■ Task description: Can you give these entries again with "collection date" changed to "date collected", keeping everything else the same and leaving out the pictures?

☆ ☆ ☆ ☆ ☆

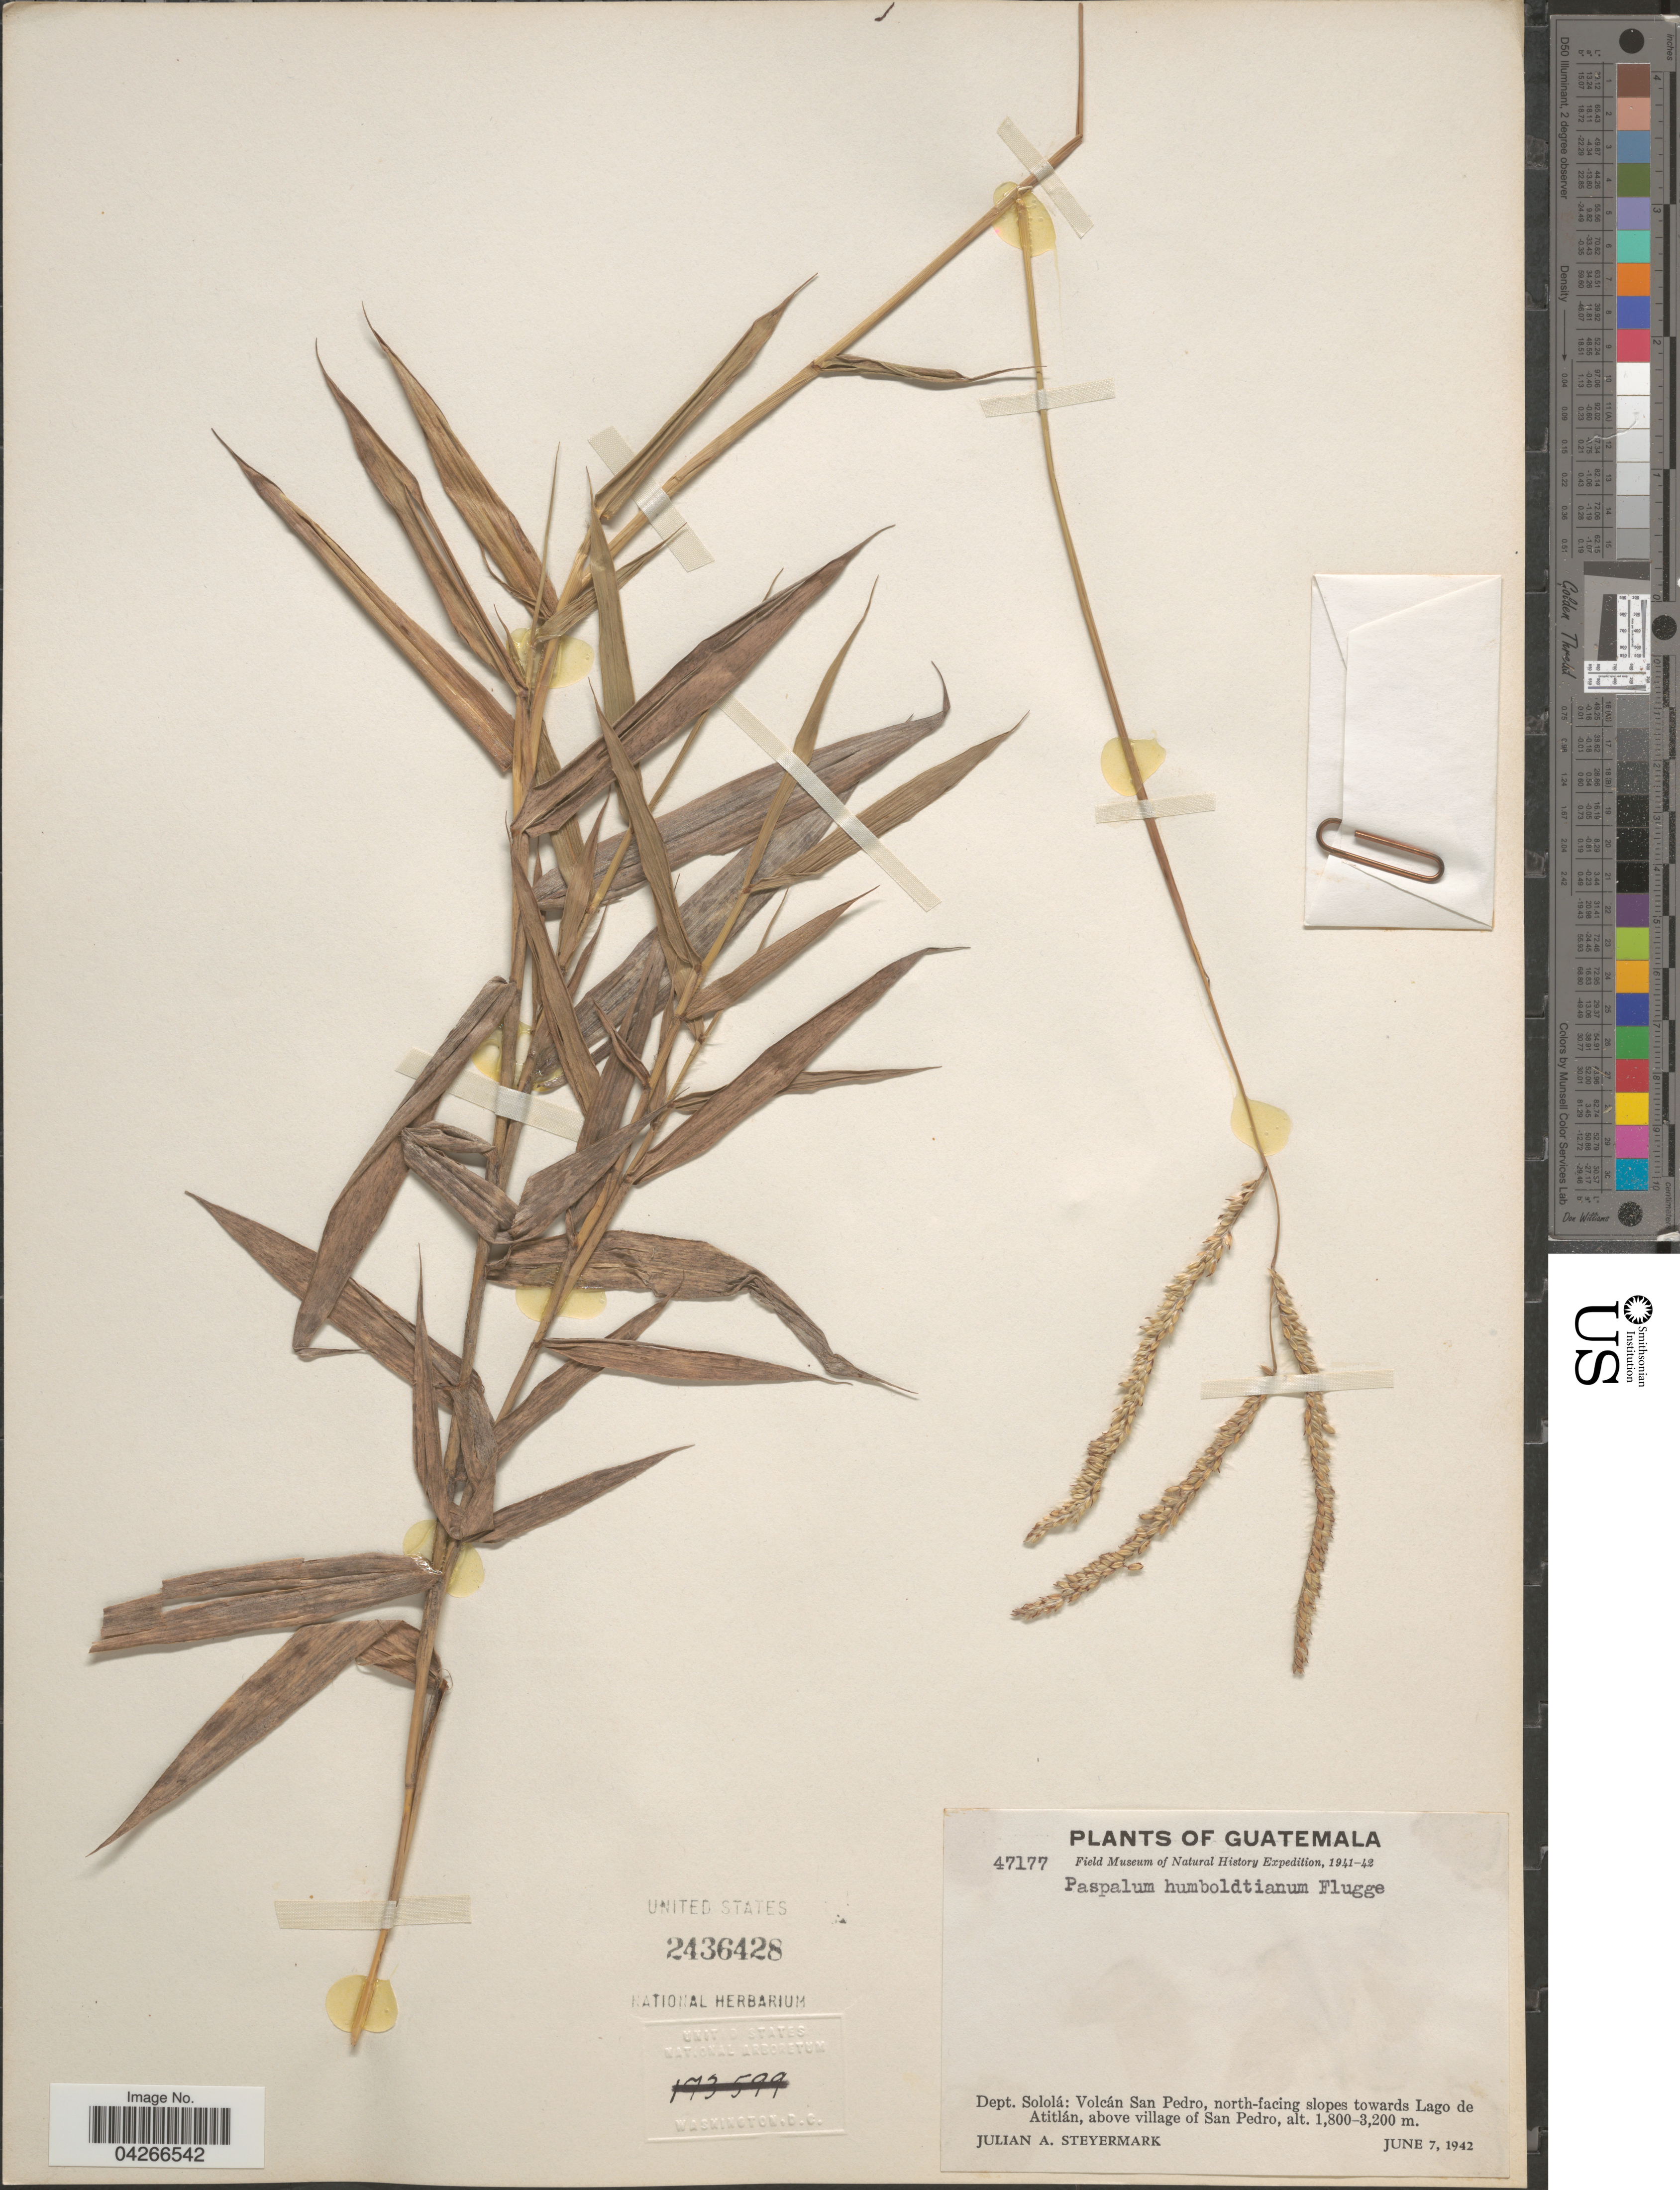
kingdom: Plantae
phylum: Tracheophyta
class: Liliopsida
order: Poales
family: Poaceae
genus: Paspalum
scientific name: Paspalum humboldtianum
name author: Flüggé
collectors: J. Steyermark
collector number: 47177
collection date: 1942-06-07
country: Guatemala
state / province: Solola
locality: Field Museum of Natural History Expedition, 1941-42. Dept. Sololá: Volcán San Pedro, north-facing slopes towards Lago de Atitlán, above village of San Pedro.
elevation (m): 1800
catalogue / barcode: US 2436428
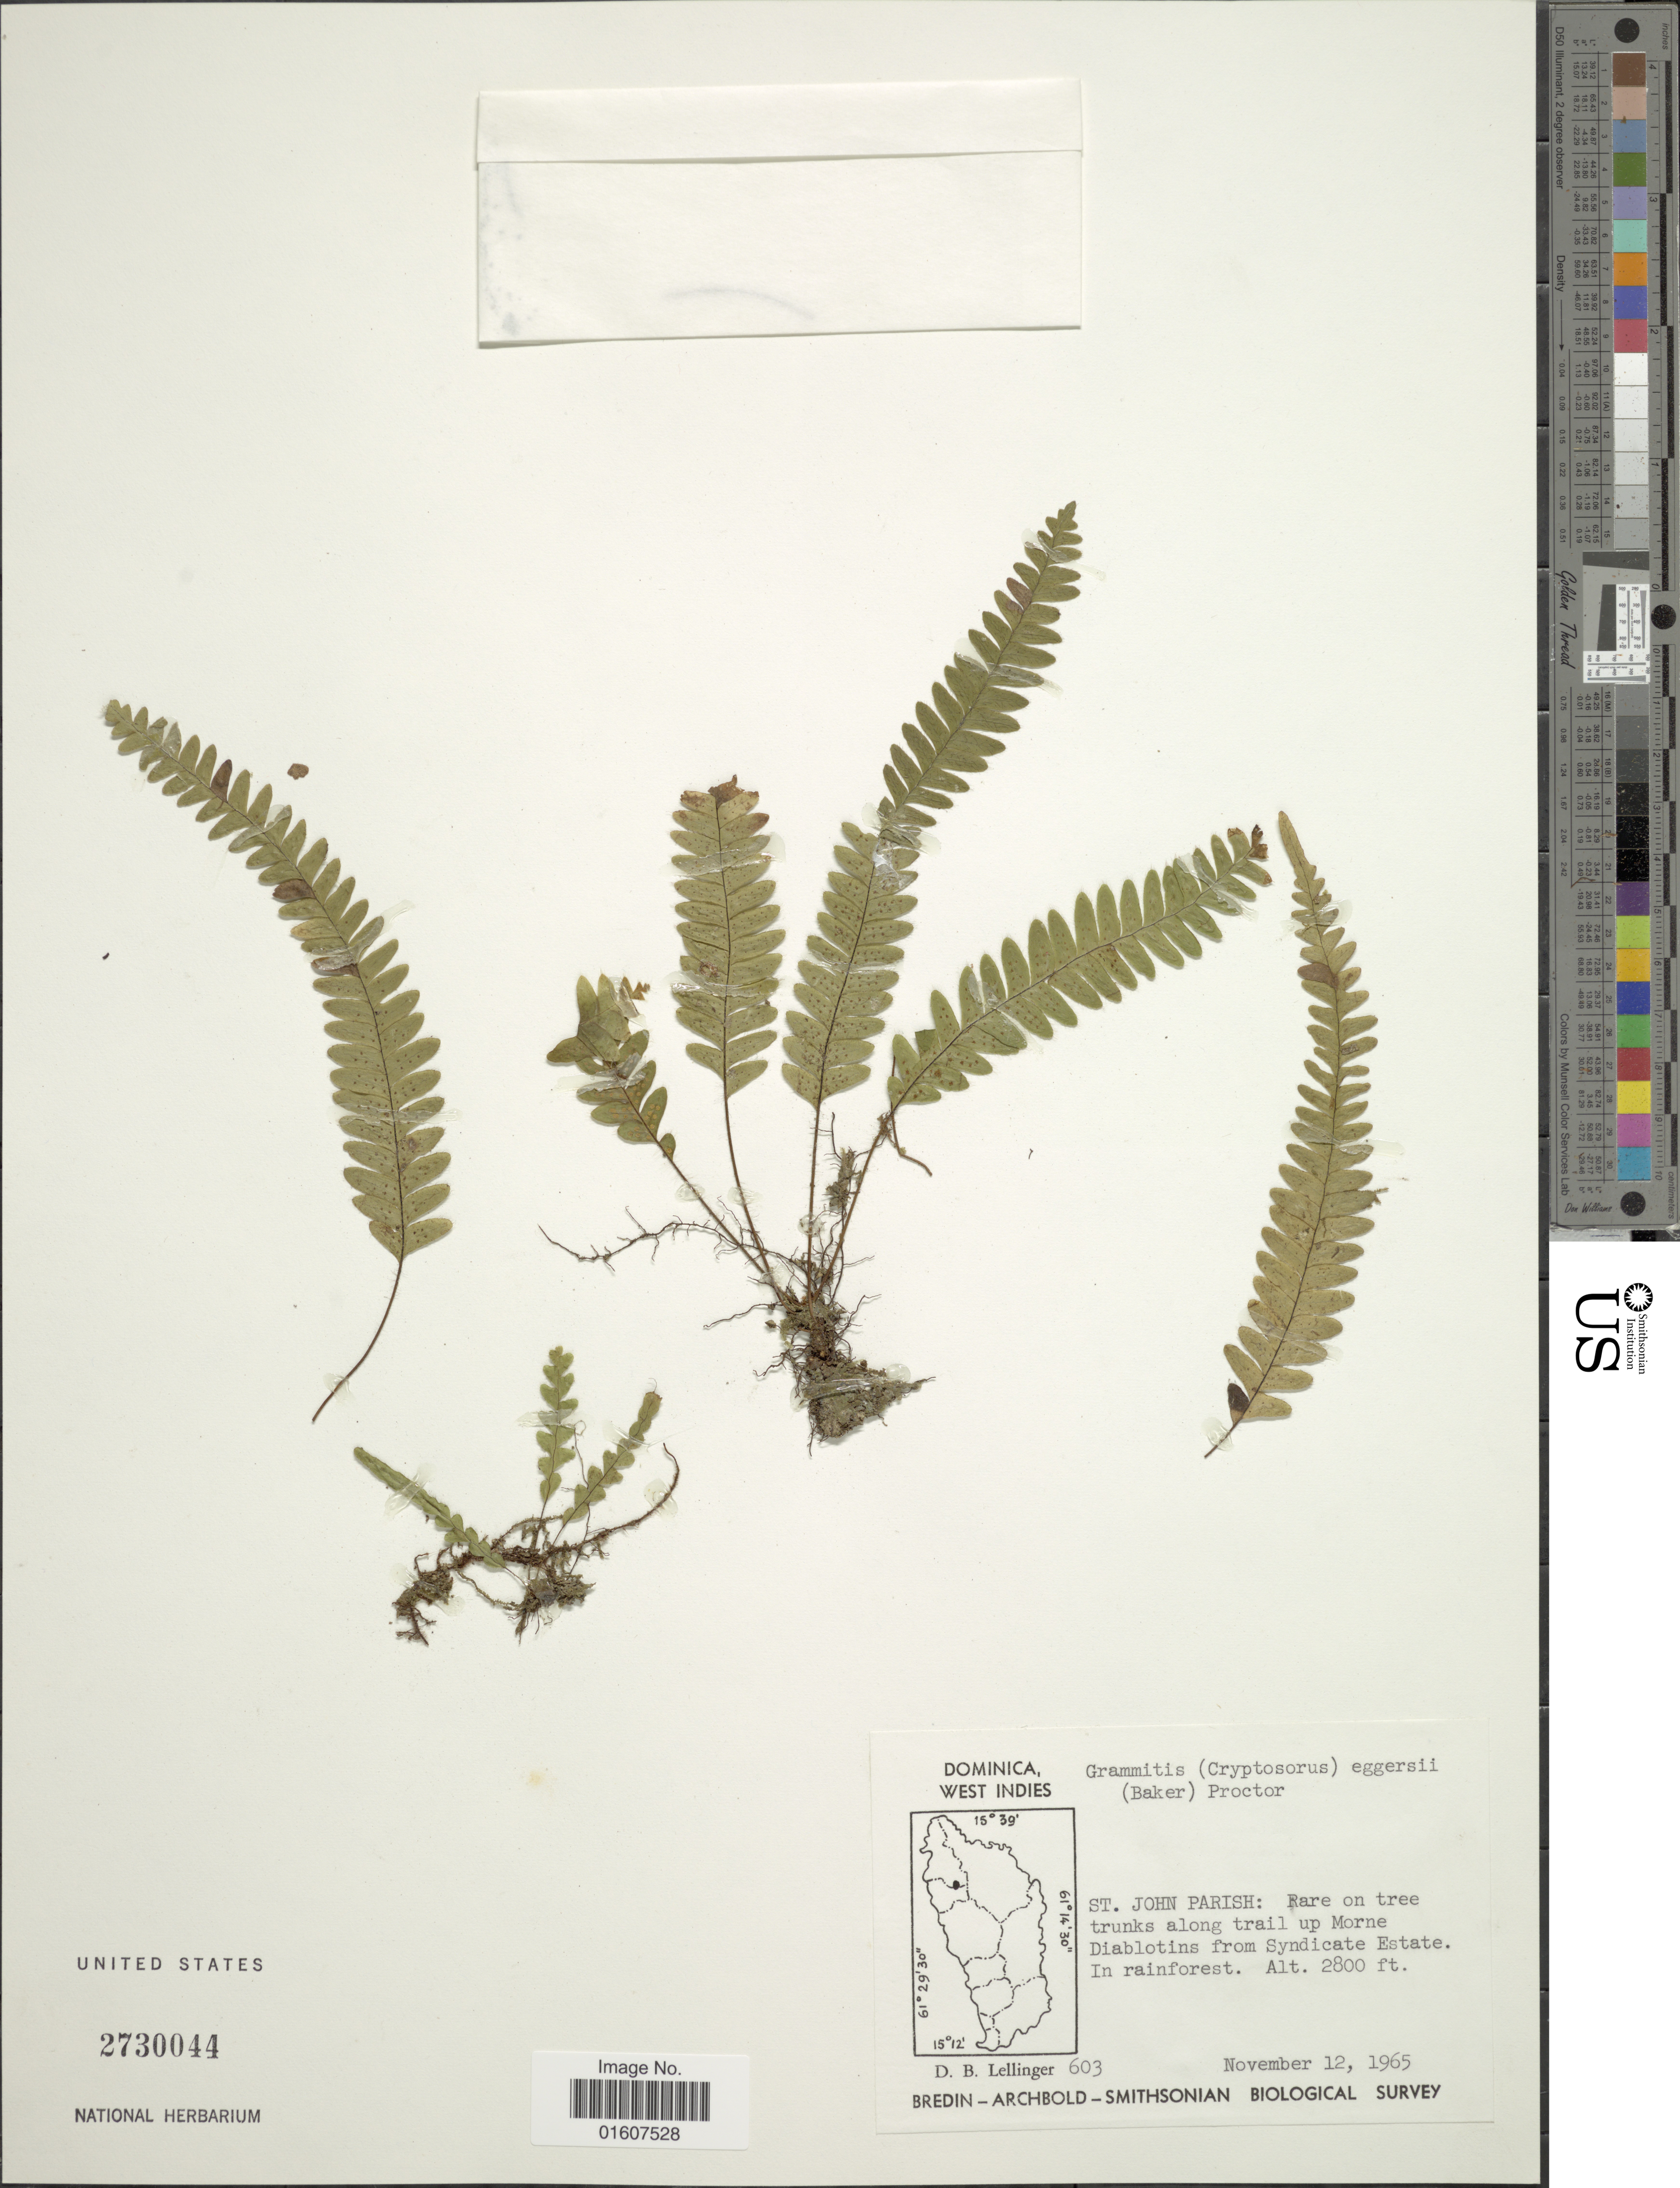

☆ ☆ ☆ ☆ ☆

■ Solution for this task:
kingdom: Plantae
phylum: Tracheophyta
class: Liliopsida
order: Poales
family: Poaceae
genus: Paspalum
scientific name: Paspalum humboldtianum
name author: Flüggé
collectors: J. Steyermark
collector number: 47177
date collected: 1942-06-07
country: Guatemala
state / province: Solola
locality: Field Museum of Natural History Expedition, 1941-42. Dept. Sololá: Volcán San Pedro, north-facing slopes towards Lago de Atitlán, above village of San Pedro.
elevation (m): 1800
catalogue / barcode: US 2436428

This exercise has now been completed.